- WHAT THE TASK ASKS -
In the records below, find the line with "اقدامات کالبدی در محله مهدی آباد (کتس بس)" and repeat exactly every line from it through the line with "Otvoriť menu". Pictures stay out.

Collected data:

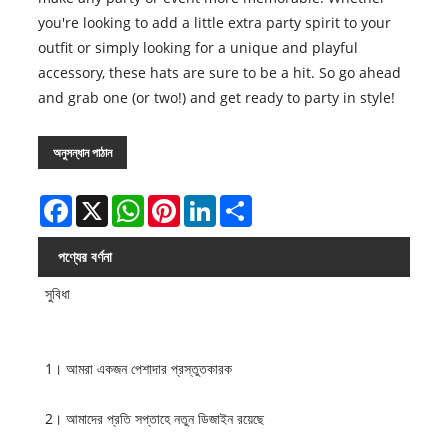
you're looking to add a little extra party spirit to your
outfit or simply looking for a unique and playful
accessory, these hats are sure to be a hit. So go ahead
and grab one (or two!) and get ready to party in style!
অনুসন্ধান পাঠান
Facebook
X
WhatsApp
Pinterest
LinkedIn
Share
পণ্যের বর্ণনা
সুবিধা
1। আমরা একজন পেশাদার প্রস্তুতকারক
2। আমাদের প্রতি সপ্তাহে নতুন ডিজাইন রয়েছে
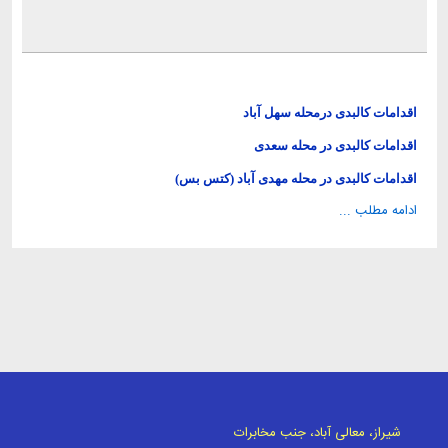
اقدامات کالبدی درمحله سهل آباد
اقدامات کالبدی در محله سعدی
اقدامات کالبدی در محله مهدی آباد (کتس بس)
ادامه مطلب ...
شیراز، معالی آباد، جنب مخابرات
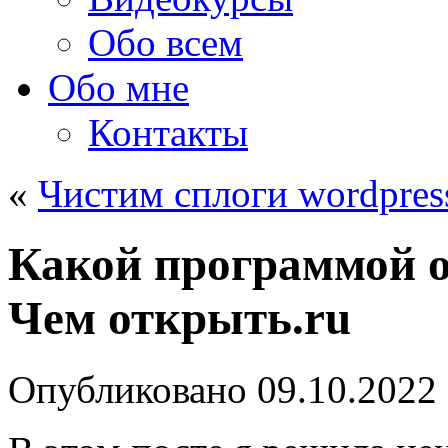
Обо всем
Обо мне
Контакты
«
Чистим сплоги wordpres
Какой программой 
Чем открыть.ru
Опубликовано
09.10.2022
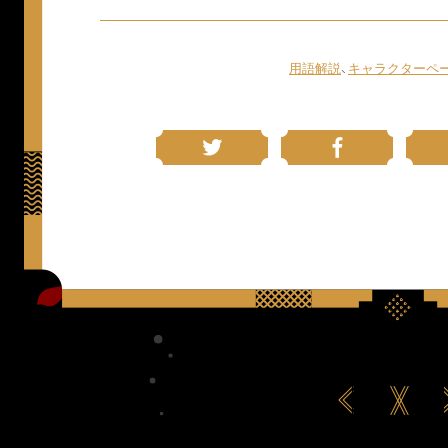
用語解説
、
キャラクターペ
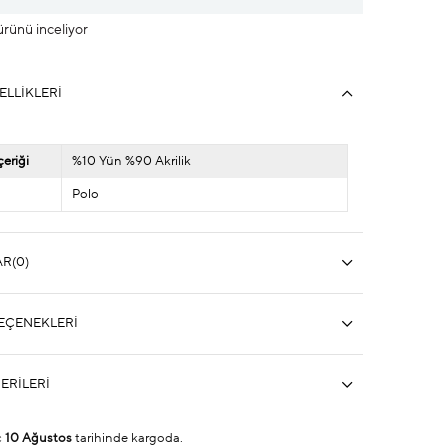
 ürünü inceliyor
ELLIKLERI
eriği
%10 Yün %90 Akrilik
Polo
AR
(0)
EÇENEKLERI
ERILERI
ç
10 Ağustos
tarihinde kargoda.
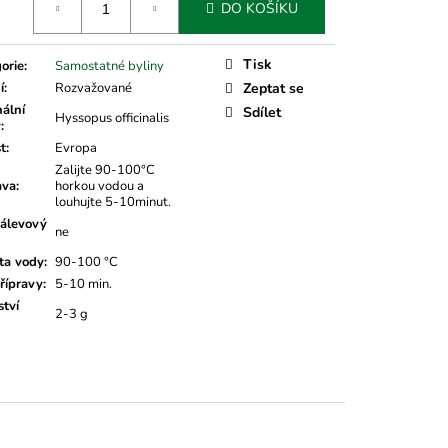
DO KOŠÍKU
Tisk
orie
:
Samostatné byliny
í
:
Rozvažované
Zeptat se
nální
Sdílet
Hyssopus officinalis
v
:
t
:
Evropa
Zalijte 90-100°C
ava
:
horkou vodou a
louhujte 5-10minut.
álevový
ne
ta vody
:
90-100 °C
řípravy
:
5-10 min.
tví
2-3 g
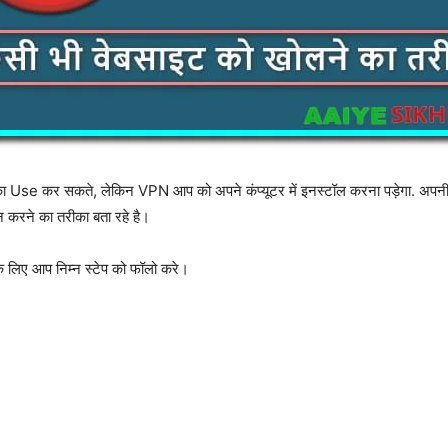
se कर सकते, लेकिन VPN आप को अपने कंप्यूटर में इनस्टॉल करना पड़ेगा. 
रने का तरीका बता रहे है।
ए आप निम्न स्टेप को फॉलो करे।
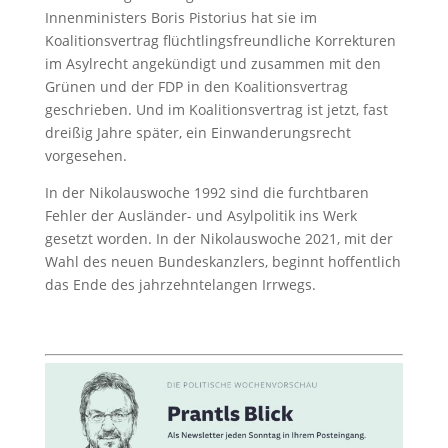
Innenministers Boris Pistorius hat sie im
Koalitionsvertrag flüchtlingsfreundliche Korrekturen
im Asylrecht angekündigt und zusammen mit den
Grünen und der FDP in den Koalitionsvertrag
geschrieben. Und im Koalitionsvertrag ist jetzt, fast
dreißig Jahre später, ein Einwanderungsrecht
vorgesehen.
In der Nikolauswoche 1992 sind die furchtbaren
Fehler der Ausländer- und Asylpolitik ins Werk
gesetzt worden. In der Nikolauswoche 2021, mit der
Wahl des neuen Bundeskanzlers, beginnt hoffentlich
das Ende des jahrzehntelangen Irrwegs.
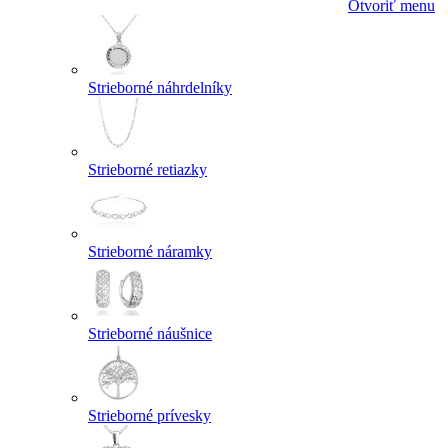
Otvoriť menu
Strieborné náhrdelníky
Strieborné retiazky
Strieborné náramky
Strieborné náušnice
Strieborné prívesky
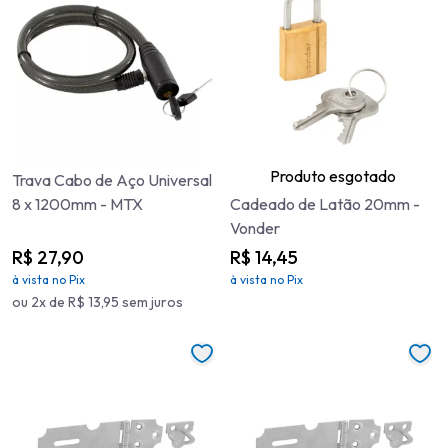
Produto esgotado
Trava Cabo de Aço Universal
8 x 1200mm - MTX
Cadeado de Latão 20mm -
Vonder
R$ 27,90
R$ 14,45
à vista no Pix
à vista no Pix
ou 2x de R$ 13,95 sem juros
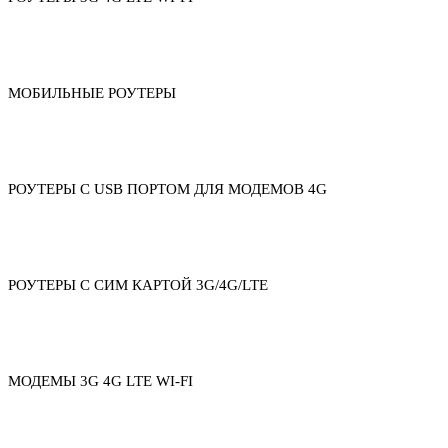
МОБИЛЬНЫЕ РОУТЕРЫ
РОУТЕРЫ С USB ПОРТОМ ДЛЯ МОДЕМОВ 4G
РОУТЕРЫ С СИМ КАРТОЙ 3G/4G/LTE
МОДЕМЫ 3G 4G LTE WI-FI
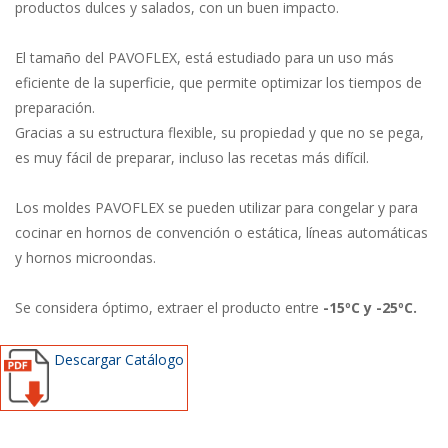
productos dulces y salados, con un buen impacto.
El tamaño del PAVOFLEX, está estudiado para un uso más
eficiente de la superficie, que permite optimizar los tiempos de
preparación.
Gracias a su estructura flexible, su propiedad y que no se pega,
es muy fácil de preparar, incluso las recetas más difícil.
Los moldes PAVOFLEX se pueden utilizar para congelar y para
cocinar en hornos de convención o estática, líneas automáticas
y hornos microondas.
Se considera óptimo, extraer el producto entre
-15ºC y -25ºC.
Descargar Catálogo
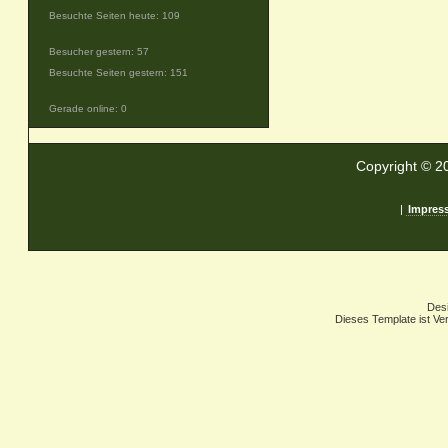
Besuchte Seiten heute: 109
Besucher gestern: 57
Besuchte Seiten gestern: 151
Gerade online: 0
Copyright © 2
|
Impres
Des
Dieses Template ist Ver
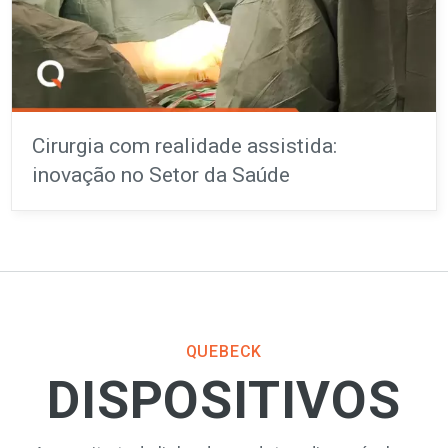
Cirurgia com realidade assistida:
inovação no Setor da Saúde
QUEBECK
DISPOSITIVOS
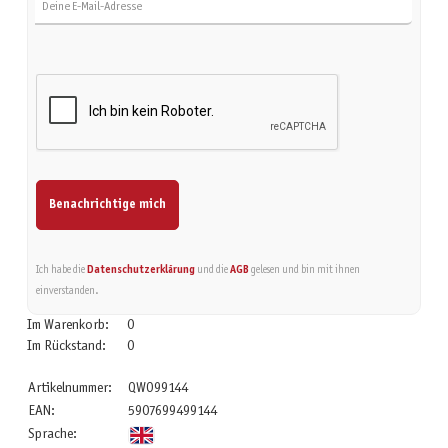
Benachrichtige mich
Ich habe die
Datenschutzerklärung
und die
AGB
gelesen und bin mit ihnen
einverstanden.
Im Warenkorb:
0
Im Rückstand:
0
Artikelnummer:
QWO99144
EAN:
5907699499144
Sprache:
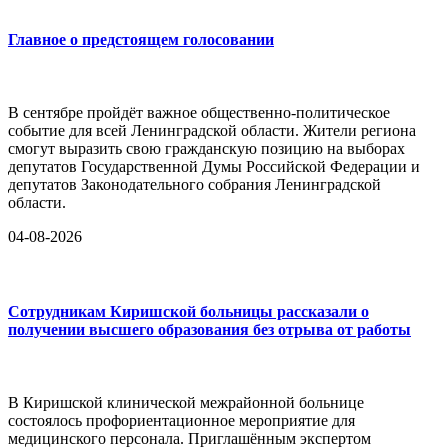
Главное о предстоящем голосовании
В сентябре пройдёт важное общественно-политическое
событие для всей Ленинградской области. Жители региона
смогут выразить свою гражданскую позицию на выборах
депутатов Государственной Думы Российской Федерации и
депутатов Законодательного собрания Ленинградской
области.
04-08-2026
Сотрудникам Киришской больницы рассказали о
получении высшего образования без отрыва от работы
В Киришской клинической межрайонной больнице
состоялось профориентационное мероприятие для
медицинского персонала. Приглашённым экспертом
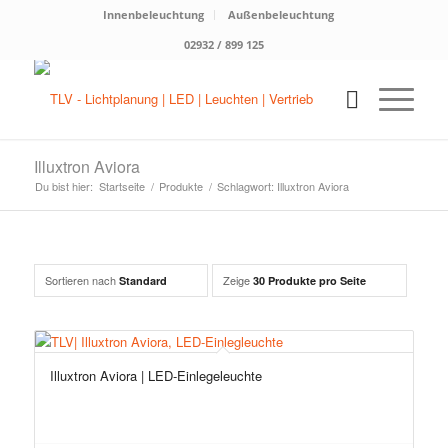
Innenbeleuchtung
Außenbeleuchtung
02932 / 899 125
Illuxtron Aviora
Du bist hier:
Startseite
/
Produkte
/
Schlagwort: Illuxtron Aviora
Sortieren nach
Zeige
Standard
30 Produkte pro Seite
Illuxtron Aviora | LED-Einlegeleuchte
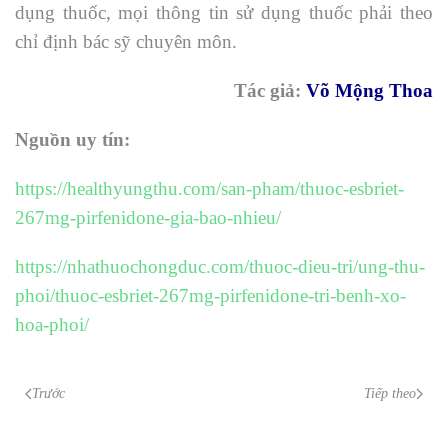
dụng thuốc, mọi thông tin sử dụng thuốc phải theo
chỉ định bác sỹ chuyên môn.
Tác giả:
Võ Mộng Thoa
Nguồn uy tín:
https://healthyungthu.com/san-pham/thuoc-esbriet-
267mg-pirfenidone-gia-bao-nhieu/
https://nhathuochongduc.com/thuoc-dieu-tri/ung-thu-
phoi/thuoc-esbriet-267mg-pirfenidone-tri-benh-xo-
hoa-phoi/
Trước
Tiếp theo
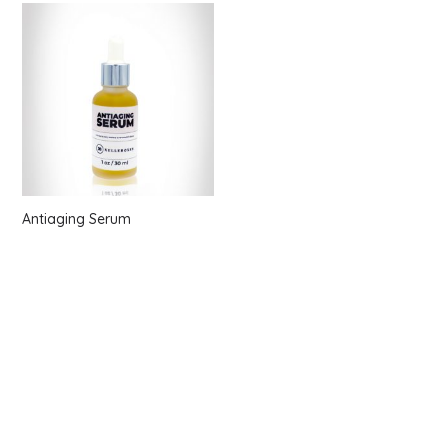
Antiaging Serum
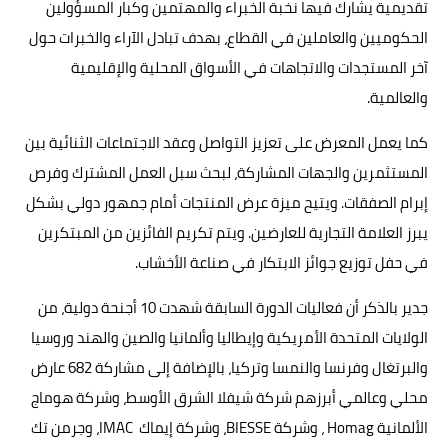
تقديمية يشارك فيها نخبة الخبراء والمهتمين وكبار المسؤولين
الحكوميين والعاملين في القطاع، بهدف تبادل الآراء والخبرات حول
آخر المستجدات والاتجاهات في الأسواق المحلية والإقليمية
والعالمية.
كما يعمل المعرض على تعزيز التواصل وعقد الاجتماعات الثنائية بين
المستثمرين والجهات المشاركة، لبحث سبل العمل المشترك وفرص
إبرام الصفقات. ويتيح ميزة عرض المنتجات أمام جمهور دولي بشكل
يبرز العلامة التجارية للعارضين. ويتم تكريم الفائزين من المبتكرين
في حفل توزيع جوائز الابتكار في صناعة الأخشاب.
جدير بالذكر أن فعاليات الدورة السابقة شهدت 10 أجنحة دولية، من
الولايات المتحدة الأمريكية وإيطاليا وألمانيا والصين والهند وروسيا
والبرتغال وفرنسا والنمسا وتركيا، بالإضافة إلى مشاركة 682 عارض
محلي وعالمي أبرزهم شركة شيفلا الشرق الأوسط، وشركة هوماج
الألمانية Homag ، وشركة BIESSE، وشركة إيماك IMAC، وجرمن تك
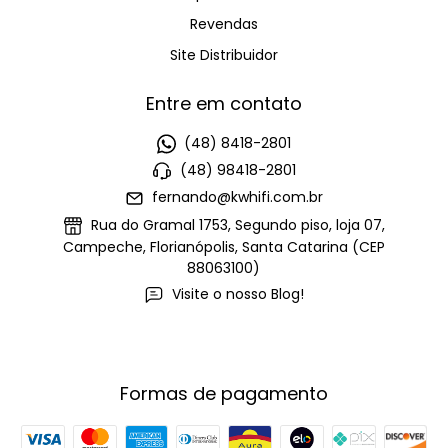
Revendas
Site Distribuidor
Entre em contato
(48) 8418-2801
(48) 98418-2801
fernando@kwhifi.com.br
Rua do Gramal 1753, Segundo piso, loja 07,
Campeche, Florianópolis, Santa Catarina (CEP
88063100)
Visite o nosso Blog!
Formas de pagamento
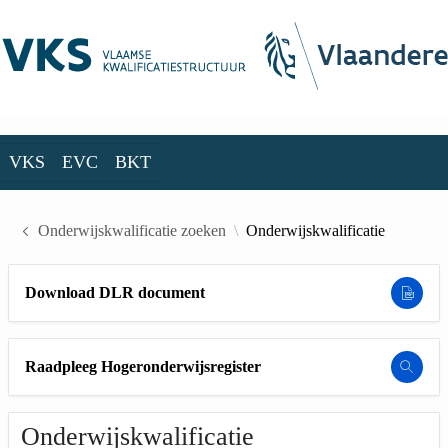
Skip to Main Content
VKS
EVC
BKT
VKS
EVC
BKT
Onderwijskwalificatie zoeken
Onderwijskwalificatie
Download DLR document
Raadpleeg Hogeronderwijsregister
Onderwijskwalificatie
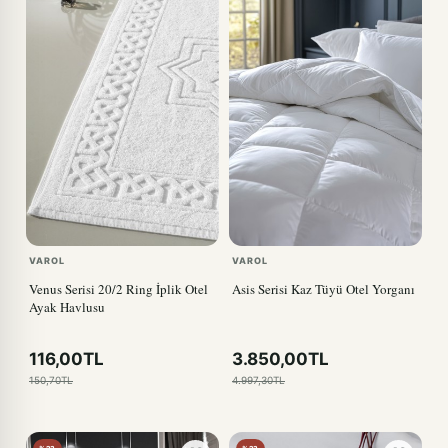
VAROL
VAROL
Venus Serisi 20/2 Ring İplik Otel
Asis Serisi Kaz Tüyü Otel Yorganı
Ayak Havlusu
116,00TL
3.850,00TL
150,70TL
4.997,30TL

- ANSWER BOX -
اقدامات کالبدی در محله مهدی آباد (کتس بس)
ادامه مطلب ...
شیراز، معالی آباد، جنب مخابرات
Обо всем
Обо мне
Контакты
«
Чистим сплоги wordpres
Какой программой 
Чем открыть.ru
Опубликовано
09.10.2022
用語解説
、
キャラクターペ
 ürünü inceliyor
ELLIKLERI
eriği
%10 Yün %90 Akrilik
Polo
AR
(0)
EÇENEKLERI
ERILERI
ç
10 Ağustos
tarihinde kargoda.
DO KOŠÍKU
Tisk
orie
:
Samostatné byliny
í
:
Rozvažované
Zeptat se
nální
Sdílet
Hyssopus officinalis
v
:
t
:
Evropa
Zalijte 90-100°C
ava
:
horkou vodou a
louhujte 5-10minut.
álevový
ne
ta vody
:
90-100 °C
řípravy
:
5-10 min.
tví
2-3 g
se कर सकते, लेकिन VPN आप को अपने कंप्यूटर में इनस्टॉल करना पड़ेगा. 
रने का तरीका बता रहे है।
ए आप निम्न स्टेप को फॉलो करे।
Innenministers Boris Pistorius hat sie im
Koalitionsvertrag flüchtlingsfreundliche Korrekturen
im Asylrecht angekündigt und zusammen mit den
Grünen und der FDP in den Koalitionsvertrag
geschrieben. Und im Koalitionsvertrag ist jetzt, fast
dreißig Jahre später, ein Einwanderungsrecht
vorgesehen.
In der Nikolauswoche 1992 sind die furchtbaren
Fehler der Ausländer- und Asylpolitik ins Werk
gesetzt worden. In der Nikolauswoche 2021, mit der
Wahl des neuen Bundeskanzlers, beginnt hoffentlich
das Ende des jahrzehntelangen Irrwegs.
Otvoriť menu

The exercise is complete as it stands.